[Travail à faire]
- 1) Reproduisez à l'identique les lignes des entrées, depuis leur début jusqu'à la ligne contenant « scientific name: Arachniodes denticulata », celle-ci comprise.
- 2) Poursuivez le texte sur l'épistémologie cartésienne à partir de l'endroit où il s'arrête.

[Document]
+++
Coïncidence révélatrice de la tension millénaire entre les cultures du Nord et du Sud ? L'un des mille facteurs qui se sont conjugués alors pour assurer pendant deux siècles la domination politique planétaire des civilisations septentrionales ne fut il pas le rayonnement de cette épistémologie cartésienne ? Une épistémologie qui allait cautionner une méthode production de vérités dites scientifiques, en assurant qu'elles étaient ainsi moralement et politiquement bonnes ? Ne sembla t il pas longtemps qu'il n'était pas d'alternatives épistémologiques plausibles à ce naturalisme - positivisme qui se construit universellement sur les quatre préceptes du discours cartésien ?
+++
[Entrées extraites]

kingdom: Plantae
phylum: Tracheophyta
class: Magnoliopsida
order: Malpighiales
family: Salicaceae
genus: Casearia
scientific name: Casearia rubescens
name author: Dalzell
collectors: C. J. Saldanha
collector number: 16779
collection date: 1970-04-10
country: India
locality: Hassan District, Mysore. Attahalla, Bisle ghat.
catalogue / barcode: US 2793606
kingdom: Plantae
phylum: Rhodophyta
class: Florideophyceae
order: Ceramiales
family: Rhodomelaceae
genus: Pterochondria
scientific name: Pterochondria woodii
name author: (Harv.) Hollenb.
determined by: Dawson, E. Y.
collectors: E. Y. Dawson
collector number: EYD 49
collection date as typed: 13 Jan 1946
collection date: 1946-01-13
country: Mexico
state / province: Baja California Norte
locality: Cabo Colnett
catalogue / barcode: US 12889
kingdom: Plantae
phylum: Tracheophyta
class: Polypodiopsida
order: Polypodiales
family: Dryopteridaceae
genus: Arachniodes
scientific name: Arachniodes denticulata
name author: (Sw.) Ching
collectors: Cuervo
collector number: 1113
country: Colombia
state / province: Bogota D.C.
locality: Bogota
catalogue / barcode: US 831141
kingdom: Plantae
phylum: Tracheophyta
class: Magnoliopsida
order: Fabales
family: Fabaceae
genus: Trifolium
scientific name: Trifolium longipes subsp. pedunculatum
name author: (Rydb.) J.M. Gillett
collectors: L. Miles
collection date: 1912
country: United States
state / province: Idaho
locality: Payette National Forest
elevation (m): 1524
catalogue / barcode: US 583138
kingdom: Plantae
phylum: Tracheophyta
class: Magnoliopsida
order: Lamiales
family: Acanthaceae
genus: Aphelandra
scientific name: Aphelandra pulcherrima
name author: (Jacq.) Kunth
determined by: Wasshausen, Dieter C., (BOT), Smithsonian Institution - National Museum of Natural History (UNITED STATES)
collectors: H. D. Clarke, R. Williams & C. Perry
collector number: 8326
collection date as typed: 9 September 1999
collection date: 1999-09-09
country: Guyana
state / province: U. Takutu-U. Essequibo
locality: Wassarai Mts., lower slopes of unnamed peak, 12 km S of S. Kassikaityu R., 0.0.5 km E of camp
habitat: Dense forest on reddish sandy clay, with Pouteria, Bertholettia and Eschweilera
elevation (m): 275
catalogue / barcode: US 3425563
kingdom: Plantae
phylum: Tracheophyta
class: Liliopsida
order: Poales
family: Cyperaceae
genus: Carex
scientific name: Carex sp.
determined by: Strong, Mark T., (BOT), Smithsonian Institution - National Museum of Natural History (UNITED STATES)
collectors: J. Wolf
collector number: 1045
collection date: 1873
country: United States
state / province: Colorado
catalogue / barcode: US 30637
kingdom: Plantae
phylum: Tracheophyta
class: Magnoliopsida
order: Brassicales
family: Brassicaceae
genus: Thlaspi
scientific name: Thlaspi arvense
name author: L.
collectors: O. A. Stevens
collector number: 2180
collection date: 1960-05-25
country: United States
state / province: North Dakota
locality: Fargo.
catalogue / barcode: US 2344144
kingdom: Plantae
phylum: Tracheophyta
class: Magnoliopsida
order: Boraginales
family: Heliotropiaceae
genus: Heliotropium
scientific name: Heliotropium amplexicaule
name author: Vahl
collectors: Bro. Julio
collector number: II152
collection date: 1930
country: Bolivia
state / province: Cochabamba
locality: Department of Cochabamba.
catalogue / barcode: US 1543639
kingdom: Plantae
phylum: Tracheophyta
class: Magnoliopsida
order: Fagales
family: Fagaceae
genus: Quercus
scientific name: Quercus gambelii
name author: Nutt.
+++
[Réponses ci-dessous]
- 1)
kingdom: Plantae
phylum: Tracheophyta
class: Magnoliopsida
order: Malpighiales
family: Salicaceae
genus: Casearia
scientific name: Casearia rubescens
name author: Dalzell
collectors: C. J. Saldanha
collector number: 16779
collection date: 1970-04-10
country: India
locality: Hassan District, Mysore. Attahalla, Bisle ghat.
catalogue / barcode: US 2793606
kingdom: Plantae
phylum: Rhodophyta
class: Florideophyceae
order: Ceramiales
family: Rhodomelaceae
genus: Pterochondria
scientific name: Pterochondria woodii
name author: (Harv.) Hollenb.
determined by: Dawson, E. Y.
collectors: E. Y. Dawson
collector number: EYD 49
collection date as typed: 13 Jan 1946
collection date: 1946-01-13
country: Mexico
state / province: Baja California Norte
locality: Cabo Colnett
catalogue / barcode: US 12889
kingdom: Plantae
phylum: Tracheophyta
class: Polypodiopsida
order: Polypodiales
family: Dryopteridaceae
genus: Arachniodes
scientific name: Arachniodes denticulata

- 2)
Ce n'est qu'en 1934 que G.Bachelard en appela à "une épistémologie non cartésienne" pour que se forme un "Nouvel Esprit Scientifique". Appel que les institutions scientifiques tardent encore à entendre, dissuadant souvent les institutions politiques d'y prêter assez d'attention.
Appel qu'il devrait sans doute être plus aisé d'entendre aujourd'hui dans les cultures du Sud. Le legs de B.Gracian en Espagne au XVI° S. (comme celui de Gongora ou de Quevedo...) s'inscrit entre celui de Léonard de Vinci en Italie au XV° S. et celui de G.Vico à Naples au XVIII. Longue et riche aventure de l'esprit humain autour de "cette toute petite Méditerranée, qui est le berceau du monde" que P.Valéry redécouvrira pour nous au tournant du XX° S. N'avons nous pas beaucoup tardé , au Nord comme au Sud à y prêter enfin peu à peu attention ? Ce XX° Siècle ne vit-il pas triompher cette "barbarie de la raison" qu'illustrent pour nous ces innombrables dérives idéologiques scientistes et positivistes, tant dans l'ordre de la technique que de la politique, que nous dissimulons honteusement sous le voile des "inévitables dégâts du progrès" ?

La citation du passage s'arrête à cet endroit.